What to return is the tail of the data, from the line that contains "In contrast to" down to the last line, copied exactly.

(Dataset content)
· · · ·
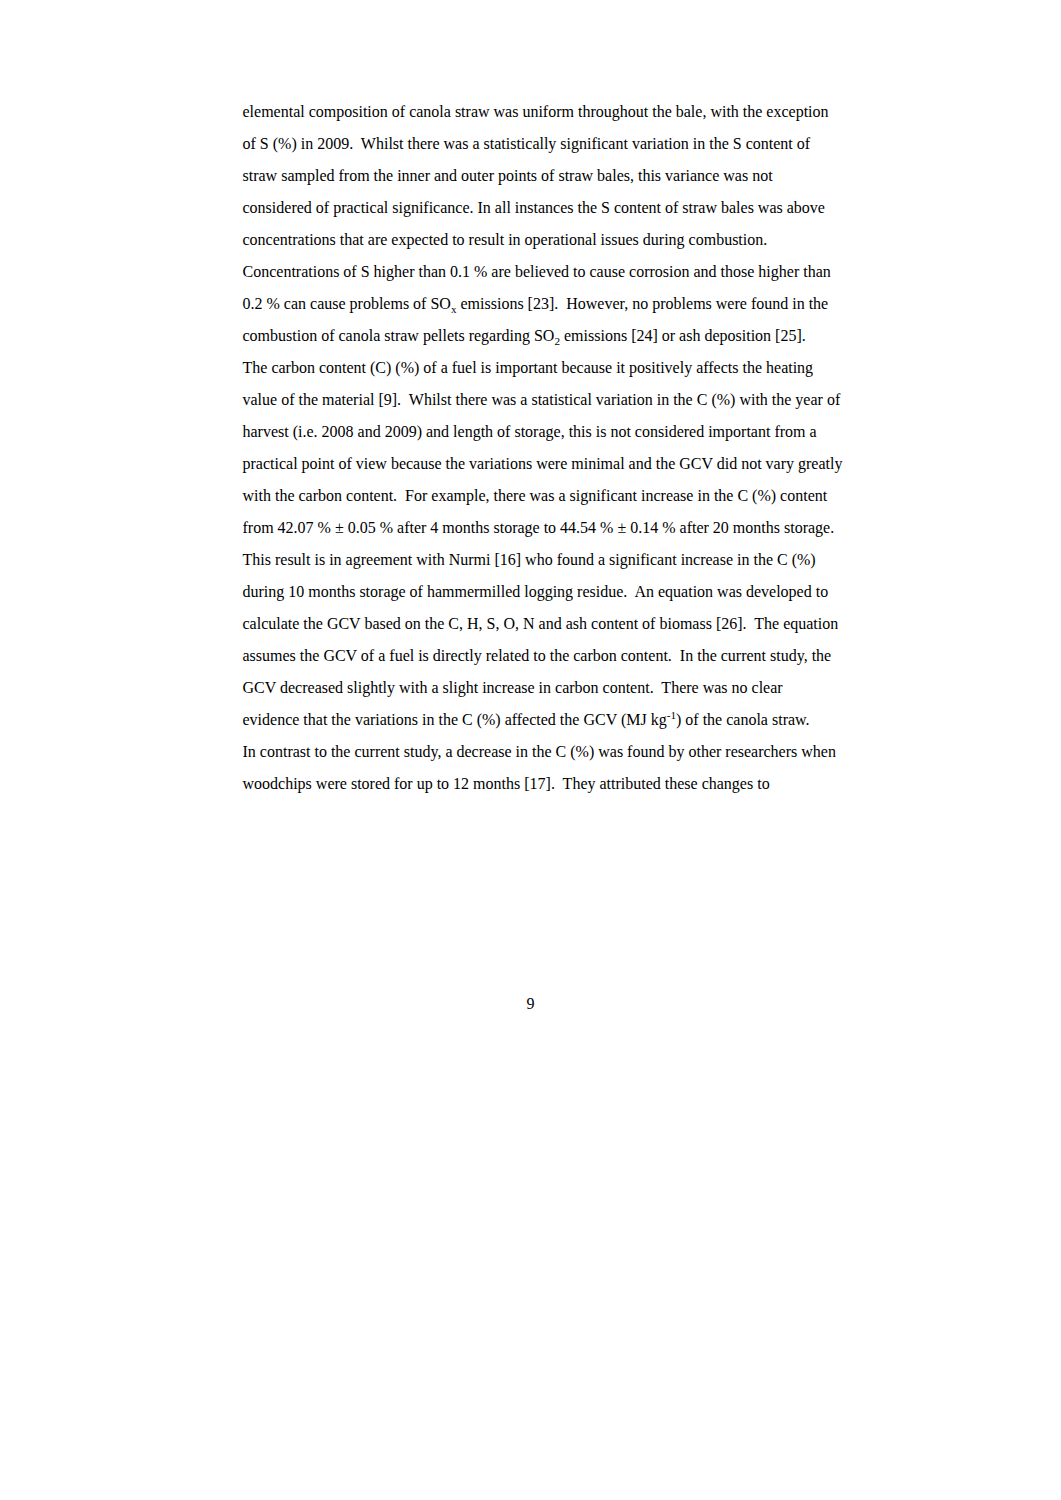elemental composition of canola straw was uniform throughout the bale, with the exception of S (%) in 2009. Whilst there was a statistically significant variation in the S content of straw sampled from the inner and outer points of straw bales, this variance was not considered of practical significance. In all instances the S content of straw bales was above concentrations that are expected to result in operational issues during combustion. Concentrations of S higher than 0.1 % are believed to cause corrosion and those higher than 0.2 % can cause problems of SOx emissions [23]. However, no problems were found in the combustion of canola straw pellets regarding SO2 emissions [24] or ash deposition [25].
The carbon content (C) (%) of a fuel is important because it positively affects the heating value of the material [9]. Whilst there was a statistical variation in the C (%) with the year of harvest (i.e. 2008 and 2009) and length of storage, this is not considered important from a practical point of view because the variations were minimal and the GCV did not vary greatly with the carbon content. For example, there was a significant increase in the C (%) content from 42.07 % ± 0.05 % after 4 months storage to 44.54 % ± 0.14 % after 20 months storage. This result is in agreement with Nurmi [16] who found a significant increase in the C (%) during 10 months storage of hammermilled logging residue. An equation was developed to calculate the GCV based on the C, H, S, O, N and ash content of biomass [26]. The equation assumes the GCV of a fuel is directly related to the carbon content. In the current study, the GCV decreased slightly with a slight increase in carbon content. There was no clear evidence that the variations in the C (%) affected the GCV (MJ kg-1) of the canola straw.
In contrast to the current study, a decrease in the C (%) was found by other researchers when woodchips were stored for up to 12 months [17]. They attributed these changes to
9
· · · ·
(Response to the task)
In contrast to the current study, a decrease in the C (%) was found by other researchers when woodchips were stored for up to 12 months [17]. They attributed these changes to
9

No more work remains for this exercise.